# Cover a generator when it's outside running in bad weather?



## KerryAll

I've heard people talking about putting their running generator in small tents, big wooden boxes, etc. to keep the rain/snow off when it's outside running in bad weather.

Is this common?


----------



## fruch

Interesting question. I have a Makita generator, it has a pretty open design. I know that the gen-head is designed to be rain resistant, but the owners manual clearly states "do not operate in rain, in wet, or damp conditions" The owners manual also says "Do not enclose the generator nor cover it with a box".

I use the generator to keep the sump pump running during heavy storms, so I need to keep it running in the rain. When I think I will need the generator for a large storm, I try to build a temporary shelter out of what I have just to keep the rain off the machine. I make sure there is lots of room and ventilation around the machine. I have noticed that this machine can produce a frightening amout of heat, so I am extra careful to keep the generator a safe distance from the house.


----------



## Tumbleweed

I picked up a second hand nylon tent at a garage sale...one of those 'kid sized' ones that uses two fiberglass poles to keep its shape, about 6' square. I took a box cutter and removed the door, and cut out an equal hole opposite. I roll the gen set right in onto the 'floor', and pin down the corners with four 8" spikes to keep the wind from messing things up. Works like a charm. Has about a foot to spare on each end of the gen set. (I have a little piece of 3/8 plywood to put down on the 'floor' just to keep the gen set from wearing itself through the nylon.)

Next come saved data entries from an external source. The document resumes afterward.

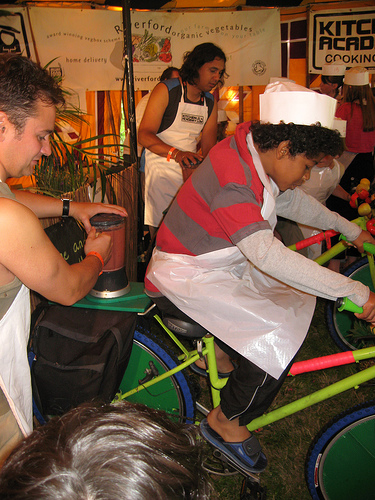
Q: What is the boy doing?
A: Riding.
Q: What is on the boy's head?
A: Hat.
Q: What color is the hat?
A: White.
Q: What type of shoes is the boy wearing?
A: Sandals.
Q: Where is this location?
A: Restaurant.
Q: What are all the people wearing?
A: Apron.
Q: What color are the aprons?
A: White.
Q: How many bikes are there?
A: Two.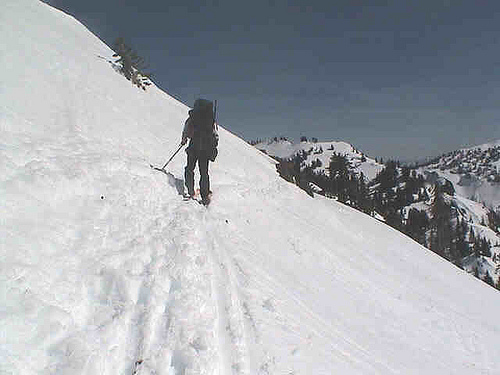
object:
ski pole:
[162, 143, 186, 170]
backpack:
[190, 98, 215, 160]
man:
[179, 109, 220, 206]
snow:
[0, 0, 500, 375]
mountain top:
[251, 136, 500, 292]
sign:
[276, 119, 378, 190]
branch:
[112, 36, 153, 91]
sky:
[36, 0, 500, 83]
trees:
[246, 136, 499, 291]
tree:
[111, 36, 153, 90]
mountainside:
[0, 0, 499, 375]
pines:
[274, 148, 493, 259]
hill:
[0, 0, 500, 375]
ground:
[0, 0, 497, 375]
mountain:
[0, 0, 500, 375]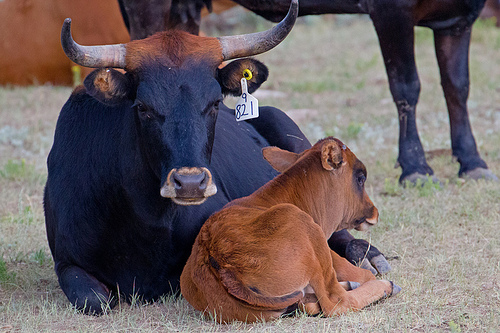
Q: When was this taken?
A: Daytime.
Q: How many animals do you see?
A: Two.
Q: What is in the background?
A: A cow.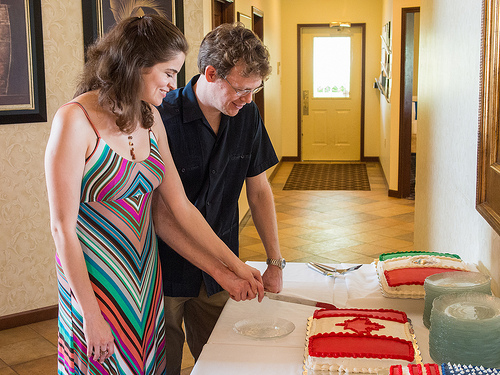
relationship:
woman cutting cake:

I just roll up the tent, jam it back in it's original bag, and take it along. Weighs a couple of pounds, tops, and not much bigger than a loaf of bread to haul around. Seems to me I got it for $2 - and it works fine!


----------



## 89yt12

I never finished my project but check this out 

http://www.powerequipmentforum.com/forum/9-generator-forum/76-good-cheap-way-quite-your-gen-set.html


----------



## KerryAll

I'm thinking of modifying my regular generator cover










... make it a little bigger, and have it able to be raised up and supported with fiberglass rods. When you want to cover it, remove the rods and tie down with the bungee cords.


----------



## PeterB123

What might be a lot easier is making a frame for the cover out of PVC.


----------



## homemarketdeals.com

When the ATS is installed by an authorized electrician you're right, it will start and stop automatically .Therefore, your generator cover cannot be a standard plastic cover. You need to build, or buy, a well ventilated wooden structure around your unit. This will keep the generator covered year round and allow the ATS to perform its duties without any complications. If you don't install an ATS switch then a standard cover can be used to protect the unit. www.homemarketdeals.com


----------



## Chendler

thanks for the list guys. it'll really help me.


----------